Fun with DHTs: Building a distributed bayesian classifier on a DHT

This follows on from the previous post about fuzzy search on a DHT.

As with last time, we recall that a DHT is basically a way to partition a large keyspace across a cluster of nodes. We find out which nodes are responsible for particular keys using consistent hashing and then we communicate with those peers.

A bayesian classifier is a fun little type of machine learning algorithm used commonly in spam filters and in other areas, but it can in theory be used to implement search too.

First, let's look into how we would build a bayesian classifier with a local hashtable as the backing store. We want to be able to train our classifier on "spam" and "not spam" and get back probability scores for particular emails. This is a very common task when constructing spam filters and thus serves as an ideal example.

The data structure consists of a hashtable or other key/value store containing a list of words or tokens and for each one a count of how often that token occurred in a particular category.

Step one is training: we cut each email example up into words or tokens and normalise as appropriate. Next, for each word in the spam example, if that word exists in our table already we increment the spam count on it, if it doesn't exist already we add it with a spam count of 1.

We repeat this for the not spam example, and keep doing this with more examples until we end up with a table of words showing for each word the relative counts within each category. While adding words, it often makes sense to normalise them as well and a simple algorithm can be used for this:

Add up the sum of counts in all categories (only 2 for our simple spam filter, but it can handle more in principle)
Divide each count by the sum, multiply by 100 to get a % and then store that %

This same rebalancing can then be used to perform classifications - we take the email to be classified, tokenize it and iterate through the tokens and then for each token we lookup the % stored in the table for spam and not spam.

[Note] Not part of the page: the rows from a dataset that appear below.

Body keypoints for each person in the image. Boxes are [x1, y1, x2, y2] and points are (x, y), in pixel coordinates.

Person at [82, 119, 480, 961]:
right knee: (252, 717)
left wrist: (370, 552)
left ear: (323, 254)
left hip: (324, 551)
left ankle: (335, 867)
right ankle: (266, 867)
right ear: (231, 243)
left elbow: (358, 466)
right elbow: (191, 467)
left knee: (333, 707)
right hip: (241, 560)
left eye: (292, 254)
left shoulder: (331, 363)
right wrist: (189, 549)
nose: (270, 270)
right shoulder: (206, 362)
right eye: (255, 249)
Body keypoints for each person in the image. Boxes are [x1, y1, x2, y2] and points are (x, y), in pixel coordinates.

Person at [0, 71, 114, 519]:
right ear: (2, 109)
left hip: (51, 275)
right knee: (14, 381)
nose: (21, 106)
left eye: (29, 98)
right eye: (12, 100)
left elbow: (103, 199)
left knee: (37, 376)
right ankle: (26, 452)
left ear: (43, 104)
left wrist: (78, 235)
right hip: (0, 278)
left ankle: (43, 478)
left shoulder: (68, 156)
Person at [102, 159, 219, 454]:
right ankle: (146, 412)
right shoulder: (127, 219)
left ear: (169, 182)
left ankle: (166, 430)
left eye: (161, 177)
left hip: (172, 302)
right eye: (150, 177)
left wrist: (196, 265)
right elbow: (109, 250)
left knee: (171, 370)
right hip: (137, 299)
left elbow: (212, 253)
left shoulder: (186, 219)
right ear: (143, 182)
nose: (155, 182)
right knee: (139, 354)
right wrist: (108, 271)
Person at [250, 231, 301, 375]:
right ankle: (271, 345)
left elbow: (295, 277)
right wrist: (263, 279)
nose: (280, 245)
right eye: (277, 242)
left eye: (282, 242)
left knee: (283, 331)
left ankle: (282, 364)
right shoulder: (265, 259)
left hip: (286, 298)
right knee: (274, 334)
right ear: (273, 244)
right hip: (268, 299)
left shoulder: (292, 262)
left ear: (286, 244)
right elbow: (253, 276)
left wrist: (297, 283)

We then add up the % values for all tokens for spam, and do the same for not spam yielding 2 large numbers which we then calculate as % values to yield our final probability.

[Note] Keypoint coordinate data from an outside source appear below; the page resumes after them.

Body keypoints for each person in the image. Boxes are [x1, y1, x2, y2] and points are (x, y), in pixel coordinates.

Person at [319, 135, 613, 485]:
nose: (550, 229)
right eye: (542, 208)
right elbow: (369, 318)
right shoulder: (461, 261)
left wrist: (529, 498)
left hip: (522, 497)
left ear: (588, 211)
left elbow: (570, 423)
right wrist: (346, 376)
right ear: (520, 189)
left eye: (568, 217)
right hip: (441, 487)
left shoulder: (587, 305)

To turn this simple naive bayesian classifier into a hackish text search is simple: we just add content hashes as categories and "classify" search queries.

Think concurrent

So how do we go from the above to a distributed classifier that won't have really bizarre results when untrusted nodes are present?

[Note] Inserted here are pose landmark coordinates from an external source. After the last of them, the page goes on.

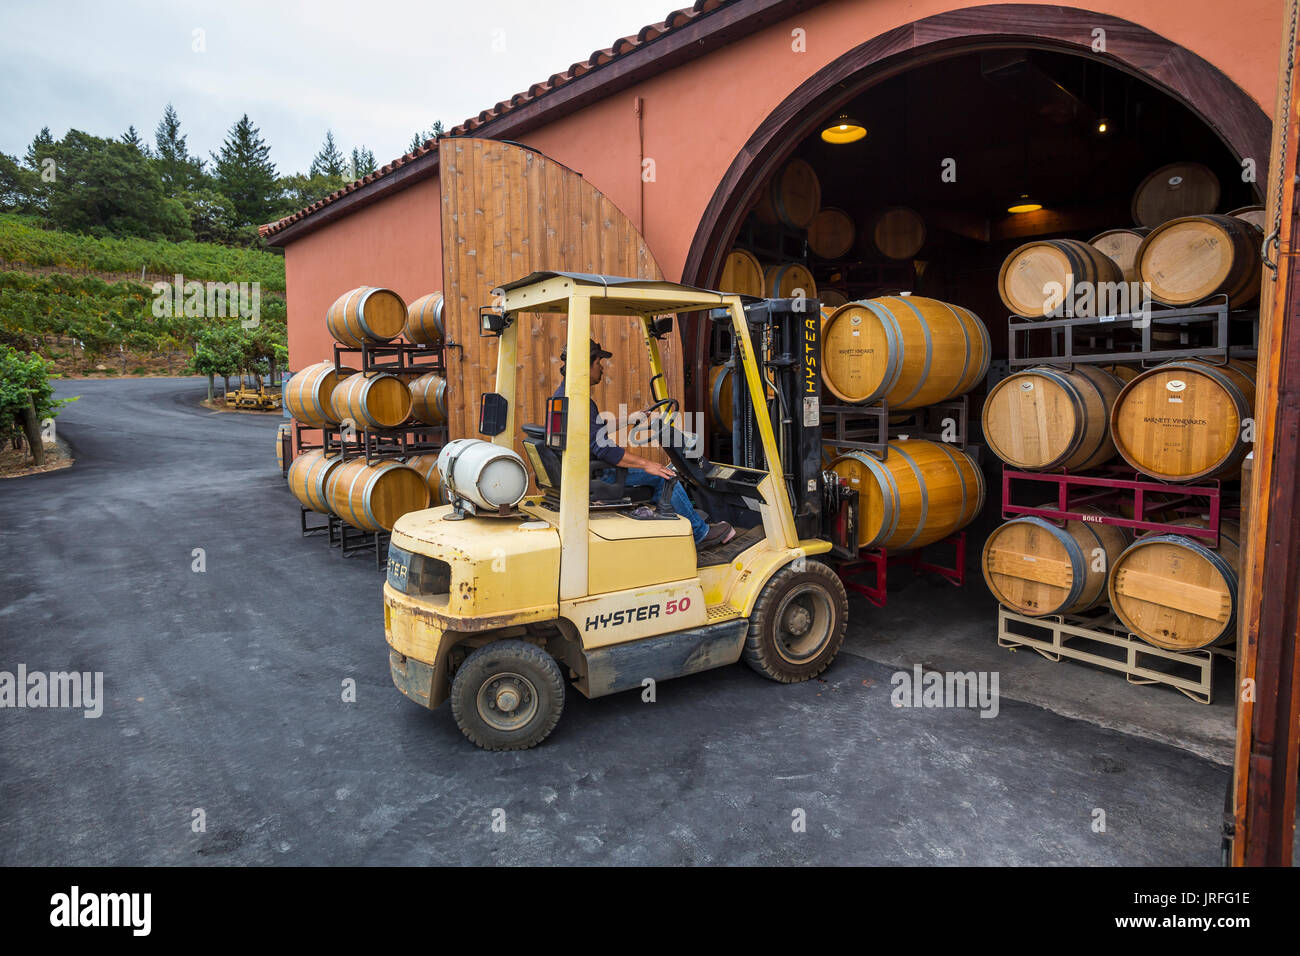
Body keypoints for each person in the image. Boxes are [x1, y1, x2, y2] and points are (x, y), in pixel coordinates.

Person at [554, 339, 736, 549]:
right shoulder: (579, 400)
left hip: (586, 471)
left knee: (659, 471)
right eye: (598, 363)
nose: (602, 368)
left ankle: (674, 527)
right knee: (665, 477)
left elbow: (593, 428)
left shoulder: (564, 396)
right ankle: (700, 534)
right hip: (600, 474)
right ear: (586, 366)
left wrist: (630, 419)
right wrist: (647, 465)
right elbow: (603, 449)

First, the obvious part - we split up our keyspace as normal, mapping to multiple nodes for any particular token. This yields a small set of nodes which will on their own return different % values for that token in each category. We rebalance the % values (sum the values, divide each value by the sum, multiply by 100) and then end up with what the network says each token would be classified under on its own.

Next, we take just the classifications for each token and do the same as we did above with the spam filter to get a final % probability for each category. The problem of course is one malicious node could artificially inflate things drastically, so to counter that we simply take the mean average % value reported for each token (this assumes a majority of nodes are trustworthy). If we disagree with how accurate a classification is, we can fix that by altering weights for each of the nodes we're talking to and so over time the local node can train both itself as to the trustworthiness of its peers AND the rest of the network in the actual DHT.

The end result is a distributed bayesian classifier that will on average yield accurate results over time unless the network is extremely untrustworthy. By building search on top of this, you get a complete distributed search engine.